Kolin's knowing grin clearly says he knows exactly how jealous I am. "We still avoided each other in high school, only after school, we had to see each other for better or worse when we couldn't avoid family gatherings for once. You have no idea how much I started to hate you then. I wrote your name all over the paper and then crossed it out with a red pen. I drew your face and then pierced it with a kitchen knife. I despised you." 

"That's not creepy or anything now," I mutter. 

"I don't know if you realize what an asshole you've been, Walker. You didn't care about anything, as long as you got out of it fine. You light something on fire in chem class? No problem. Your parents' money will fix it. You play with some girl's feelings?
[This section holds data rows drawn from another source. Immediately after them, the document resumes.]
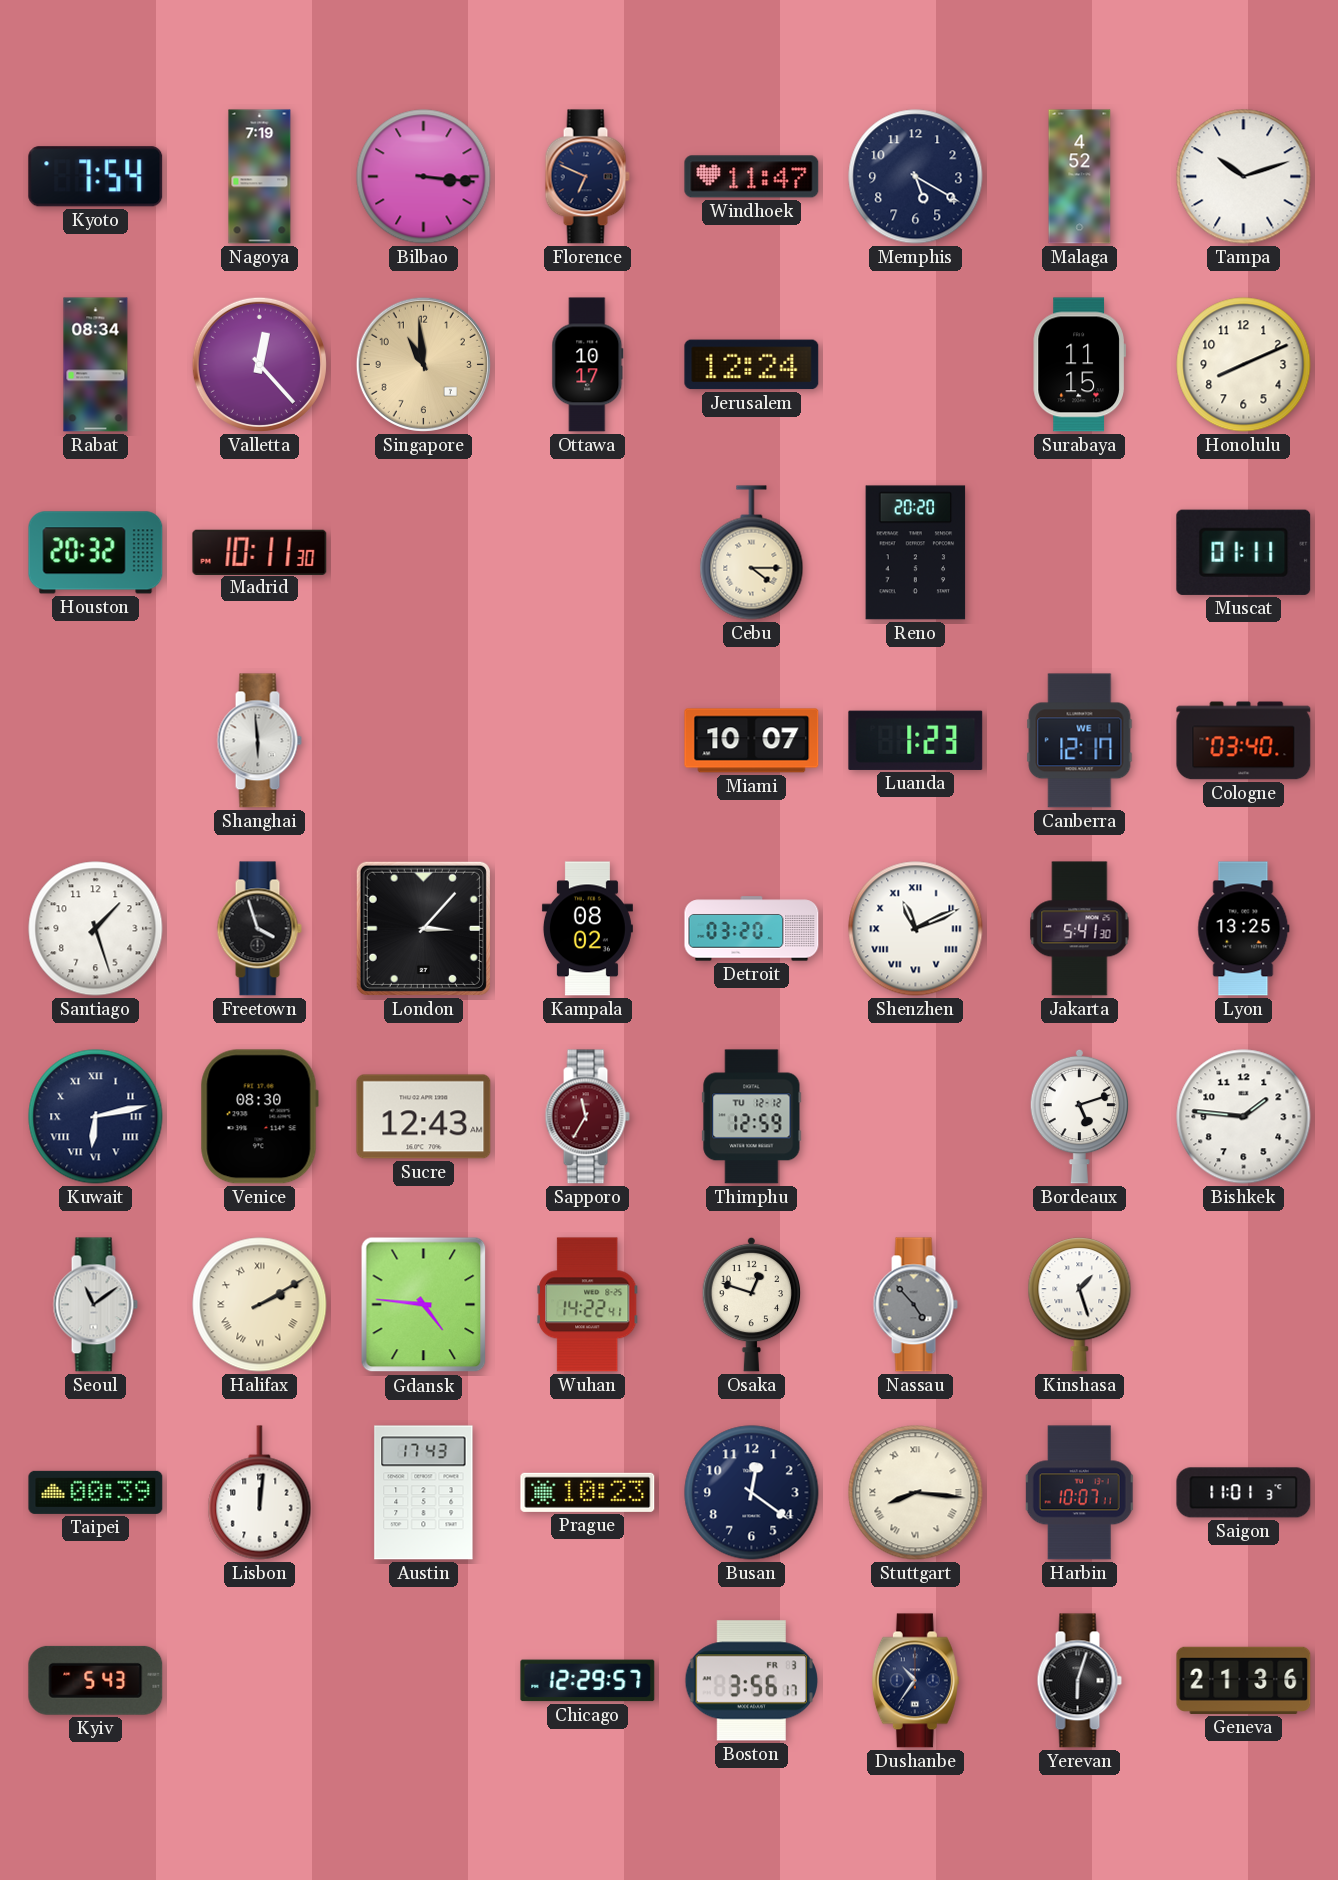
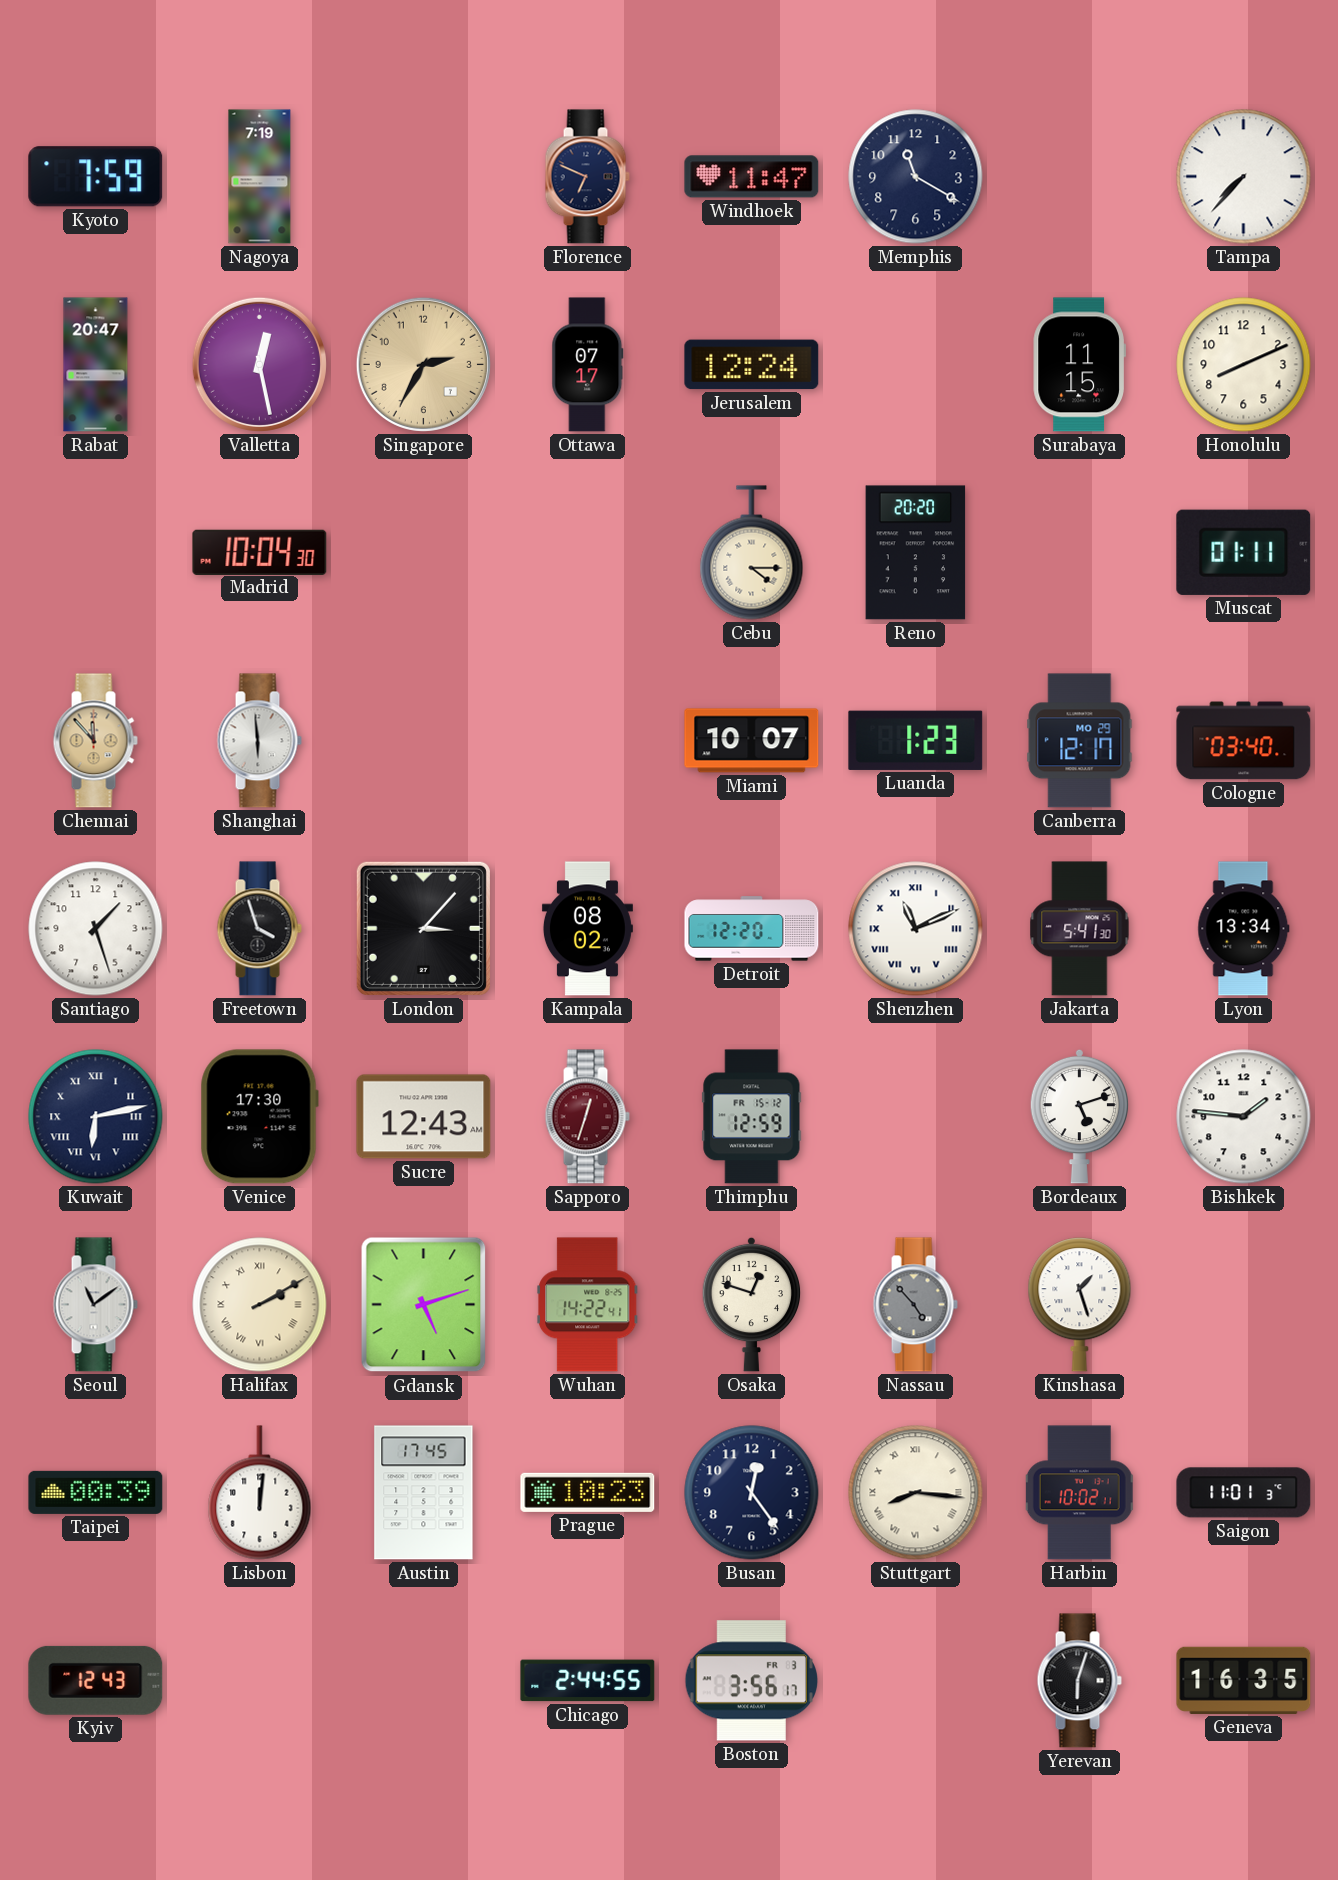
Kyoto: 7:54 -> 7:59
Bilbao: 3:16 -> none
Memphis: 5:20 -> 11:20
Malaga: 4:52 -> none
Tampa: 10:12 -> 7:37
Rabat: 08:34 -> 20:47
Valletta: 12:23 -> 12:28
Singapore: 10:59 -> 2:35
Ottawa: 10:17 -> 07:17
Houston: 20:32 -> none
Madrid: 10:11 -> 10:04
Chennai: none -> 11:53
Canberra date: WE 1 -> MO 29
Detroit: 03:20 -> 12:20
Lyon: 13:25 -> 13:34
Venice: 08:30 -> 17:30
Sapporo: 11:35 -> 12:33
Thimphu date: TU 12-12 -> FR 15-12
Gdansk: 4:46 -> 5:12
Austin: 17:43 -> 17:45
Busan: 12:21 -> 12:24
Harbin: 10:07 -> 10:02
Kyiv: 5:43 -> 12:43
Chicago: 12:29 -> 2:44
Dushanbe: 10:36 -> none
Geneva: 21:36 -> 16:35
It's okay, they'll come back to you anyway if you apologize well enough. You treat everything and everyone like dirt? Who cares, after all, you're rich, handsome, and popular." 

"So you calling me handsome is really ─" 

"Shut up," he hisses. "Don't you realize you're supposed to be thanking me?" 

I can't help but laugh out loud. I have to put the telephone down for a moment to calm myself down because I can't believe Kolin seriously expects me to say "thank you". Sighing, I put the receiver back to my ear and want to say something back, but then I remember that I am speechless. Kolin's words have left me speechless. 

"Do you really think Sydney would have ever fallen in love with you without me?" asks Kolin. 

Again I have to laugh softly. "Yeah?" 

"Think hard, Dean, even though I know that's always hard for you." His blue eyes almost stab me with glances. "You were a heartless asshole who had one one-night stand after another, partied all the time, and had the wrong friends. Do you really think Sydney would have fallen for that version of you?" 

Grimly, I grit my teeth. Of course, she wouldn't have fallen in love with me, but I don't even want to think about that option of my fate, to be honest. That option just doesn't exist. If Sydney hadn't come into my life, the world would have continued to be filled with nothing but constant parties, stranger girls, and useless money. My world would still be colorless and dull, cold and meaningless. 

With Sydney, everything became colorful. As if she had opened the door to my world with a brush in her hand and gradually painted everything, while I had already fallen for her when she hadn't even started with the colors. 

Kolin is wrong and right at the same time. I believe that Sydney and I would have crossed paths one way or the other, even though that might just be wishful thinking. Over time, I would have changed ─ only without all the mess that Xander, Gavin, and Kolin made. I just have to hold on to that, because otherwise I agree with Kolin and that's really the last thing I want. 

"You can thank me later sometime too," he interjects. "After all, I'll be here for a while and have plenty of time to wait." 

"I'm not coming back."

"It won't take you two weeks to get back here. You sayin' I'm broke? Look in the mirror, Walker. All your adventuring over the last few months hasn't left you unscathed, and I'm sure Sydney can see that too. It's only a matter of time before she leaves you if you ask me." 

Maybe it's true. Maybe I really do need more time before I can put it all behind me. But I know for a fact that I have the right friends, Sydney, and, worst-case scenario, my parents to turn to. 

"When I walk through that door," I point to the metal gate, "unlike you, I will be at peace, Kolin. Which doesn't mean I don't wish you any, of course," I add quickly. "You will find it too, only it will take a little longer for you. But as you said, fortunately, you have your whole life to seek it." 

He snorts contemptuously as he plays with the telephone cord. "You wish me peace? How noble of you, Dean Walker." 

"That's not my name," I counter in a firm voice. "My name is Dean Avens. And from this moment on, that's what I'll always be called."